Sleeping alone on the floor has a conceptual appeal, a certain comfort in its discomfort. A sweater for a pillow, a $10 camping mat as an upgrade from the hardwood below. I can't tell you how many spare mattresses I've turned down.
Last week I turned down an offer of an umbrella as I stomped out of the house at 8 in the morning, late for class in pouring rain on zero sleep, with the justification "Today seems like a day to be soggy and cold. At least then I'll have a visible excuse to be grouchy."
Tonight I turned down three different rides, electing instead to walk up the steepest longest section of a city built on a hill. And I liked it.
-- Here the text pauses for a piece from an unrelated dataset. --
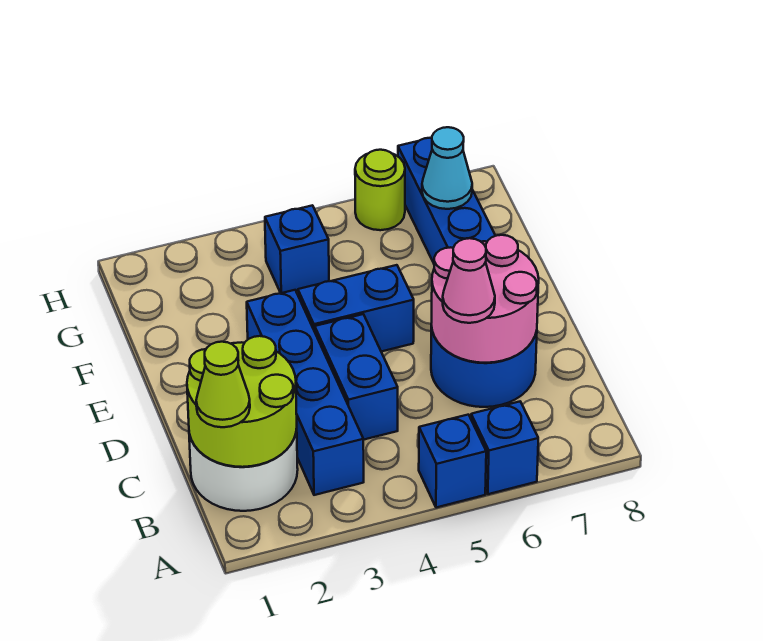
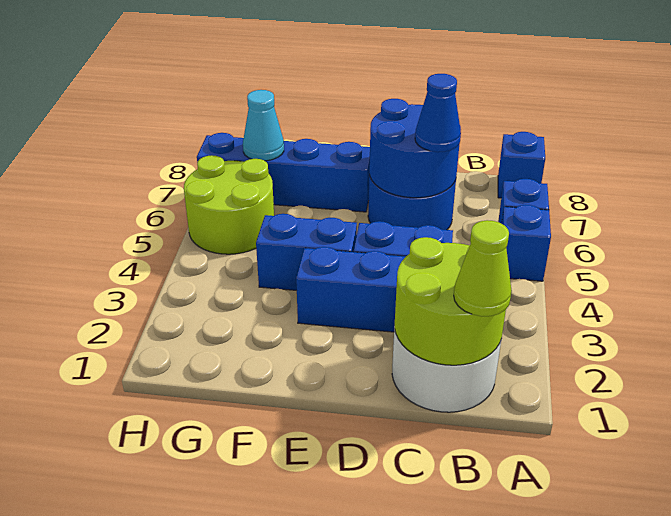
pink 2x2 round brick [431,235,539,363] -> blue 2x2 round brick [369,99,461,198]
pink 1x1 cone [443,238,495,323] -> blue 1x1 cone [415,74,461,152]
blue 1x2 brick [298,265,414,352] -> blue 1x2 brick turned to [256,214,357,290]
blue 1x1 brick [265,205,329,293] -> blue 1x1 brick moved to [498,132,545,198]
lime 1x1 round brick [355,150,405,230] -> lime 2x2 round brick [184,155,274,254]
Initially I listen to pretty, relaxing music to lull me to sleep. Agitated and owlish, I turn it off and replace it with the most depressing songs I can find. Once I'm suitably melancholy, I play music that reminds me of heartbreak...rejection...isolation.
By this point lonely and miserable, I begin trolling Skype and Facebook Chat for some sort of human connection, someone to listen and care, wanting a hug that I can't have over the Internet. Engage in some thoroughly unsatisfactory, superficial conversations. Try to bring up that I'm having a hard time. Receive unsatisfying and utterly predictable responses from people who I know can't give me what I want.
Not sure what I want.
But I know I haven't found it yet.
I also know it's 3:30 in the morning, I have to get up for class in a few hours, I'm going to be a wreck all day. Again. I have stayed up too late, gone out of my way to upset myself, and now, with no resolution whatsoever, and certainly no hug, I lie alone in my torn sleeping bag on the floor. In this ridiculously uncomfortable and isolated situation that I have gone out of my way to put myself in.
And I feel better than I did before.